Several thousand demonstrate against military rule in Helwan, Minya and Nasr City following protests in Cairo.

    Thousands of Egyptians protesting against military rule gathered in several cities on Friday night, despite tight security.

    Anti-coup protesters defied the curfew in Helwan, Minya and Nasr City, following peaceful protests in the capital Cairo.

    Supporters of the country's deposed President Mohammed Morsi, who once overwhelmed cities in the hundreds of thousands, changed tactics by demonstrating in small rallies that avoided confronting a heavy military deployment waiting for them across the country.

    Security and military forces deployed around Cairo, closing off traffic in some major thoroughfares and in the city centre.

    In the southern Maadi district, several thousand protesters marched from the Al-Rayan Mosque to Arab Square. They chanted "coup, coup" and "down with military rule".

    A mass protest was called for but fewer than expected turned out.

    The rallies were seen as a test of whether Morsi supporters can keep up their pressure despite an intensive security crackdown on the Muslim Brotherhood, from which he hails.

    Al Jazeera's Bernard Smith, reporting from Cairo, said photos of Morsi were almost absent at Friday's protests.

    "When we spoke to the protesters they said this was a deliberate attempt to widen support among Egyptians for the protest movement. A lot of people say this was not just about Morsi but about a coup and a fear that any democratic advances in Egypt would be taken away by the military," he said.

    Security forces had clearly announced that mass gatherings or sit-ins would be quickly dispersed.

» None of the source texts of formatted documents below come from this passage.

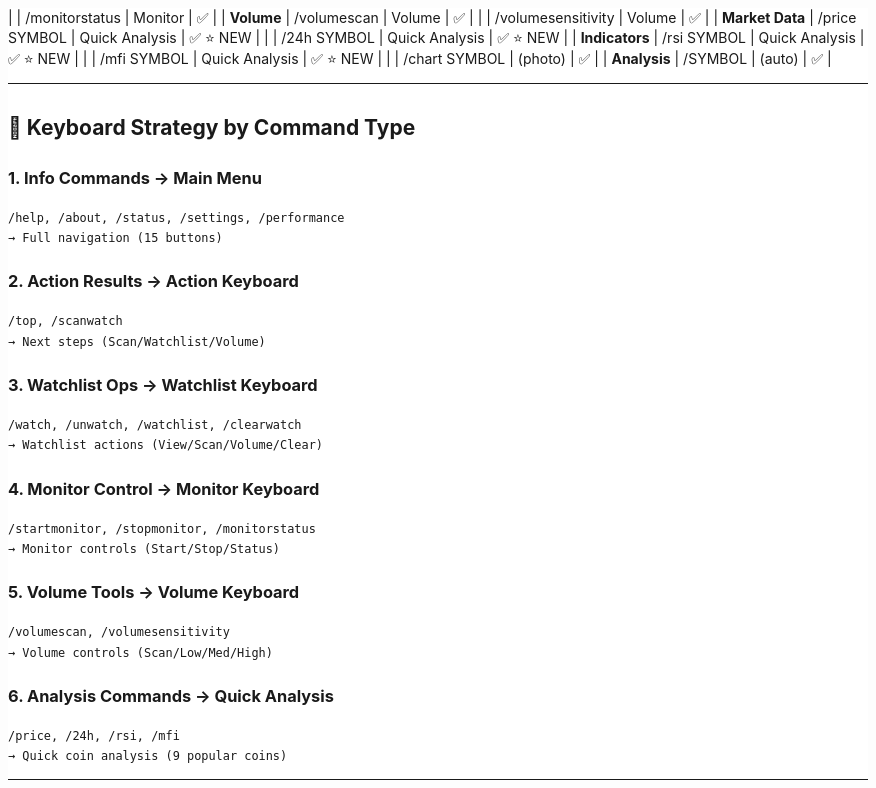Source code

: | | /monitorstatus | Monitor | ✅ |
| **Volume** | /volumescan | Volume | ✅ |
| | /volumesensitivity | Volume | ✅ |
| **Market Data** | /price SYMBOL | Quick Analysis | ✅ ⭐ NEW |
| | /24h SYMBOL | Quick Analysis | ✅ ⭐ NEW |
| **Indicators** | /rsi SYMBOL | Quick Analysis | ✅ ⭐ NEW |
| | /mfi SYMBOL | Quick Analysis | ✅ ⭐ NEW |
| | /chart SYMBOL | (photo) | ✅ |
| **Analysis** | /SYMBOL | (auto) | ✅ |

---

## 🎨 Keyboard Strategy by Command Type

### **1. Info Commands → Main Menu**
```
/help, /about, /status, /settings, /performance
→ Full navigation (15 buttons)
```

### **2. Action Results → Action Keyboard**
```
/top, /scanwatch
→ Next steps (Scan/Watchlist/Volume)
```

### **3. Watchlist Ops → Watchlist Keyboard**
```
/watch, /unwatch, /watchlist, /clearwatch
→ Watchlist actions (View/Scan/Volume/Clear)
```

### **4. Monitor Control → Monitor Keyboard**
```
/startmonitor, /stopmonitor, /monitorstatus
→ Monitor controls (Start/Stop/Status)
```

### **5. Volume Tools → Volume Keyboard**
```
/volumescan, /volumesensitivity
→ Volume controls (Scan/Low/Med/High)
```

### **6. Analysis Commands → Quick Analysis**
```
/price, /24h, /rsi, /mfi
→ Quick coin analysis (9 popular coins)
```

---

    Interior Ministry sources told Al Jazeera that fighting erupted in Tanta city of Gharbia governorate, between pro-Morsi protesters and local residents, when Morsi supporters put up pictures of the deposed president in Said street. One person was killed during the fighting, sources said.

    The demonstrations came a day after deposed autocrat Hosni Mubarak was released from prison and placed under house arrest in a military hospital in southern Cairo, adding to tensions.

    They are also the first since the Brotherhood spiritual leader Mohamed Badie was arrested and accused of instigating violence. Nearly 80 Brotherhood members, including senior leaders and spokesmen, were arrested on the eve of the Friday rallies.